You can get your components from the robot like this:

visService, err := vision.FromRobot(robot, "shape-classifier")

And you can get the classification the "shape-classifier-model" behind "shape-classifier" computes for your robot like this:

classifications, err := visService.ClassificationsFromCamera(context.Background(), "cam", 1, nil)

Change the name in FromRobot() if you used a different name for the resource in your code.

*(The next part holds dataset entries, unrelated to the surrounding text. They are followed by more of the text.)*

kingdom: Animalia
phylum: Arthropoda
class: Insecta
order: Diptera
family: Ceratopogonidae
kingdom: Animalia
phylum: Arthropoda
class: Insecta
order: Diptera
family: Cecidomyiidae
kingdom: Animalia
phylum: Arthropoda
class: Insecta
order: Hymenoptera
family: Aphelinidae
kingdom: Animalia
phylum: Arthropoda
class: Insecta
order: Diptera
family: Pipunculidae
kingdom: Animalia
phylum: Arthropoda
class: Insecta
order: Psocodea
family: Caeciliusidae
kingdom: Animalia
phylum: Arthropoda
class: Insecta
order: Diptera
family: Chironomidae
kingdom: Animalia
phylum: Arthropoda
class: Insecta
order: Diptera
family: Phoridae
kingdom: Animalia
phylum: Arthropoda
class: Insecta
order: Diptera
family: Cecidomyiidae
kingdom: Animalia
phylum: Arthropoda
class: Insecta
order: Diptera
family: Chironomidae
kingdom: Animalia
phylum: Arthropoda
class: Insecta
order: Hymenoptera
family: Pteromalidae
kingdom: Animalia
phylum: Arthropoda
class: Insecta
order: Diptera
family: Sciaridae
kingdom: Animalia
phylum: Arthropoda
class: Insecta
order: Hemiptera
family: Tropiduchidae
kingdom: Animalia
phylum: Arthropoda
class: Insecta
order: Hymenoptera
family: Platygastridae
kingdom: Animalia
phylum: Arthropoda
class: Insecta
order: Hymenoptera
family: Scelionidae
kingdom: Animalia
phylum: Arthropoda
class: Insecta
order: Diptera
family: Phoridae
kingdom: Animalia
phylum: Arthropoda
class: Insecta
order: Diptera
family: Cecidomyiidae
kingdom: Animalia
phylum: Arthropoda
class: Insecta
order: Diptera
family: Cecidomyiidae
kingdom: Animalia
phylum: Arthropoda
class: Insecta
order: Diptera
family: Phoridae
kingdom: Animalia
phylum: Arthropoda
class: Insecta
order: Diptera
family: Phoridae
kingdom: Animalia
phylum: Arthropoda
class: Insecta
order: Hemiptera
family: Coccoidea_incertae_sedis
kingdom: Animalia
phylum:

This is what Tess used for the logic for the classifiers:

// Classifications logic
for {
  for i := 0; i < 3; i++ {
      visService.ClassificationsFromCamera(context.Background(), "cam",  1, nil)
  }


  classifications, err := visService.ClassificationsFromCamera(context.Background(), "cam", 1, nil)
  if err != nil {
      logger.Fatalf("Could not get classifications: %v", err)
  }
  if len(classifications) > 0 && classifications[0].Score() > 0.7 {
      logger.Info(classifications[0])
      play(classifications[0].Label(), logger)
  }


}

After completing these instructions, your program play-songs.go should look like the following:

package main


import (
 "context"
 "os"
 "time"


 "github.com/faiface/beep"
 "github.com/faiface/beep/mp3"
 "github.com/faiface/beep/speaker"
 "go.viam.com/rdk/logging"
 "go.viam.com/rdk/robot/client"
 "go.viam.com/rdk/utils"
 "go.viam.com/utils/rpc"
 "go.viam.com/rdk/services/vision"
)

// Initialize the speaker
func initSpeaker(logger logger.Logger) {
   f, err := os.Open("square.mp3")
   if err != nil {
       logger.Fatal(err)
   }
   defer f.Close()


   streamer, format, err := mp3.Decode(f)
   if err != nil {
       logger.Fatal(err)
   }
   defer streamer.Close()


   speaker.Init(format.SampleRate, format.SampleRate.N(time.Second/10))
}

// Play a song
func play(label string, logger logger.Logger) {
   f, err := os.Open(label + ".mp3")
   if err != nil {
       logger.Fatal(err)
   }
   defer f.Close()


   streamer, _, err := mp3.Decode(f)
   if err != nil {
       logger.Fatal(err)
   }
   defer streamer.Close()


   done := make(chan bool)
   speaker.Play(beep.Seq(streamer, beep.Callback(func() {
       done <- true
   })))


   <-done
}

// Code Sample Connect() Code
func main() {
 logger := logger.NewDevelopmentLogger("client")
 robot, err := client.New(
     context.Background(),
     ".viam.cloud", // Insert your remote address here. Go to the Code Sample tab in the Viam app to find.
     logger,
     client.WithDialOptions(rpc.WithCredentials(rpc.Credentials{
         Type:    utils.CredentialsTypeRobotLocationSecret,
         Payload: "", // Insert your robot location secret here. Go to the Code Sample tab in the Viam app to find.
     })),
 )
 if err != nil {
     logger.Fatal(err)
 }


 defer robot.Close(context.Background())

// Get the shape classifier from the robot
 visService, err := vision.FromRobot(robot, "shape-classifier")
 if err != nil {
   logger.Error(err)
 }

 // Initialize the speaker
 initSpeaker(logger)


 // Classifications logic
 for {
   for i := 0; i < 3; i++ {
       visService.ClassificationsFromCamera(context.Background(), "cam",  1, nil)
   }


   classifications, err := visService.ClassificationsFromCamera(context.Background(), "cam", 1, nil)
   if err != nil {
       logger.Fatalf("Could not get classifications: %v", err)
   }
   if len(classifications) > 0 && classifications[0].Score() > 0.7 {
       logger.Info(classifications[0])
       play(classifications[0].Label(), logger)
   }


 }
}

Save your play-songs.go program with this logic added in. Run the code on your personal computer as follows:

go run ~/<my-bedtime-songs-bot-directory>/play-songs.go

The full example source code for play-songs.go is available on GitHub.

Now your smart bedtime songs bot knows to play a song whenever it sees a shape on the camera.

Next steps

This project is just a start.

Expand upon the configuration of your bedtime-songs bot to further customize a robot that can entertain with machine learning, the vision service, and more components and services.